In this article I’ll walk through an end-to-end process of deploying a model from Azure Machine Learning (Azure ML) to Azure Kubernetes Service (AKS), using Docker and Azure Container Registry (ACR).

Prerequisites

  • An Azure account with access to Azure ML, ACR, and AKS.
  • Docker installed on your machine.
  • Azure CLI and kubectl installed on your machine.

Workflow Overview

  1. Export the Model from Azure ML
  2. Create a Docker Image with the Model
  3. Push the Image to Azure Container Registry (ACR)
  4. Deploy the Image to AKS

Step 1: Export the Model from Azure ML

Train and Register Your Model

  • Train your model using Azure ML workspaces.

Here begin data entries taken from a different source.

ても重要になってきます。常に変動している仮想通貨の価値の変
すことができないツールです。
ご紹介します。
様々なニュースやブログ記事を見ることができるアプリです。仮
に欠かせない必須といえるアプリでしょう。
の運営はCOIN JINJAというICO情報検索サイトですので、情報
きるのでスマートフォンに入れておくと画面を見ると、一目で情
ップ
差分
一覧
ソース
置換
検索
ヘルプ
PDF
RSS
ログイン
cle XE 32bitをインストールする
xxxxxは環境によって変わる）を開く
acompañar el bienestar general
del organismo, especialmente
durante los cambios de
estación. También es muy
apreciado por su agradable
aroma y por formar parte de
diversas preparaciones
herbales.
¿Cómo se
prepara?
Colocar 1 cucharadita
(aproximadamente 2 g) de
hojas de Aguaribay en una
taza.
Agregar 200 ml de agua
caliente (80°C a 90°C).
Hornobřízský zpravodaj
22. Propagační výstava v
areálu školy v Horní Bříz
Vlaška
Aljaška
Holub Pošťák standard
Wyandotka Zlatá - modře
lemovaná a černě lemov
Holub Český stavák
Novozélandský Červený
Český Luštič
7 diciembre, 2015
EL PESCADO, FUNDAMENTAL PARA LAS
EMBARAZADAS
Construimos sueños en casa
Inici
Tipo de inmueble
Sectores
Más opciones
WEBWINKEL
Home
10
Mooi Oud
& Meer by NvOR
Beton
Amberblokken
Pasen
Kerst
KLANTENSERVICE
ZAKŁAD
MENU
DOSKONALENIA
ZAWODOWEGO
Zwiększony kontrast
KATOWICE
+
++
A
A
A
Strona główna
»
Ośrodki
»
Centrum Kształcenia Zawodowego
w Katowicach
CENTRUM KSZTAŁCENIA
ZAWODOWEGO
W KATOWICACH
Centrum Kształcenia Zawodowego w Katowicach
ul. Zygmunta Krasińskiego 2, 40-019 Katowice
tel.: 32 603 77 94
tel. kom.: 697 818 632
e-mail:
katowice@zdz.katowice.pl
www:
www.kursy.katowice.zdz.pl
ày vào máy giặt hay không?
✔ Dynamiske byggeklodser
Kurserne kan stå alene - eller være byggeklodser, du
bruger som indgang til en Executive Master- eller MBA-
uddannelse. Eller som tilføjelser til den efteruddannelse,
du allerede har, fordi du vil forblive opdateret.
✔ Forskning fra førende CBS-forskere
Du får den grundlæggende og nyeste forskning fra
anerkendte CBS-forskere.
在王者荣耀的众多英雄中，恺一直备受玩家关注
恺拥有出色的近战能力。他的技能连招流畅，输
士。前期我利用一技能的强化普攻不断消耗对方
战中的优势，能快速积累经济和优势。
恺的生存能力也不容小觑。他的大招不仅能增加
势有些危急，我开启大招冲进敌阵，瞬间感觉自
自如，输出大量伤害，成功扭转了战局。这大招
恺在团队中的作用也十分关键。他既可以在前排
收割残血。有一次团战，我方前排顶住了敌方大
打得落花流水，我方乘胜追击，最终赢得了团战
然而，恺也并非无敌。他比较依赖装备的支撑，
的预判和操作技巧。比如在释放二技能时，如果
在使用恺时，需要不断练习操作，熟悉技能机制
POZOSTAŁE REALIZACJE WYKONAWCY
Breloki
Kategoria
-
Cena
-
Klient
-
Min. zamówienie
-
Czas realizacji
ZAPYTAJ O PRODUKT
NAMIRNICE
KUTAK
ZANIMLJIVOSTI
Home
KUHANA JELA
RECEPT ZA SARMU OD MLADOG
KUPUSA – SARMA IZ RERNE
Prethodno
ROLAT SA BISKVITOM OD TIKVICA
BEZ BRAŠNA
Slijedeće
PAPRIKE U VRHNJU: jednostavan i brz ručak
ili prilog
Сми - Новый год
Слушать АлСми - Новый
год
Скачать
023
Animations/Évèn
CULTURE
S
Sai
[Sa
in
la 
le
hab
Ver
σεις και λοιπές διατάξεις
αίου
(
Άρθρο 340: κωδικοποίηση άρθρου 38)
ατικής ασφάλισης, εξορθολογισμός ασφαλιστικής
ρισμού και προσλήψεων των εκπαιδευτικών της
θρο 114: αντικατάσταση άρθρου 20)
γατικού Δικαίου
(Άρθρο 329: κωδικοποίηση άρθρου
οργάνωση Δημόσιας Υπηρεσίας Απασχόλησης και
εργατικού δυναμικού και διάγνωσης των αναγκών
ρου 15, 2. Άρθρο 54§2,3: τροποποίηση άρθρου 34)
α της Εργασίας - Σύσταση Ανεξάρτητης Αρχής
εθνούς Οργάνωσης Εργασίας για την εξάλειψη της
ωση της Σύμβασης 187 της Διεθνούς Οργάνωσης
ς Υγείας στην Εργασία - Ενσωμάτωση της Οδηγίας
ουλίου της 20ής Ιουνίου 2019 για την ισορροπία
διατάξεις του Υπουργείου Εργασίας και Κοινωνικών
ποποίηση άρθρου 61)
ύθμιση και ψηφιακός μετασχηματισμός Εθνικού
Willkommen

For example, use Azure ML SDK to train a simple scikit-learn model and register it in the Azure ML Model Registry.
from azureml.core import Workspace, Model
from sklearn.ensemble import RandomForestClassifier
import joblib

# Connect to Azure ML Workspace
ws = Workspace.from_config()

# Assume X_train, y_train are training data and labels
model = RandomForestClassifier().fit(X_train, y_train)

# Save the model locally
joblib.dump(model, 'model.pkl')

# Register the model in Azure ML
registered_model = Model.register(model_path='model.pkl',
                                  model_name='my_awesome_model',
                                  workspace=ws)

Download the Registered Model

  • Once the model is registered, you can download it from the Model Registry to your local environment.
from azureml.core.model import Model

# Download the model
model = Model(ws, 'my_awesome_model')
model.download(target_dir='.', exist_ok=True)

Step 2: Create a Docker Image with the Model

Create a Docker container that includes your model and the necessary runtime environment.

Write a Dockerfile

# Dockerfile
FROM python:3.8-slim
COPY . /app
WORKDIR /app
RUN pip install scikit-learn joblib flask
ENTRYPOINT ["python", "app.py"]

Build the Docker Image

docker build -t mymodel:latest .

Step 3: Push the Image to Azure Container Registry (ACR)

Log in to ACR, tag your image with the ACR repository, and push it.

az acr login --name <RegistryName>
docker tag mymodel:latest <RegistryName>.azurecr.io/mymodel:latest
docker push <RegistryName>.azurecr.io/mymodel:latest

Step 4: Deploy the Image to AKS

Deploy your model as a service in AKS using the image stored in ACR.

Kubernetes Deployment YAML

  • Create a Kubernetes deployment file that specifies the use of your image from ACR.
# deployment.yaml
apiVersion: apps/v1
kind: Deployment
metadata:
  name: mymodel-deployment
spec:
  replicas: 2
  template:
    spec:
      containers:
      - name: mymodel
        image: <RegistryName>.azurecr.io/mymodel:latest
        ports:
        - containerPort: 80

Deploy to AKS

  • Apply the Kubernetes manifests to your AKS cluster.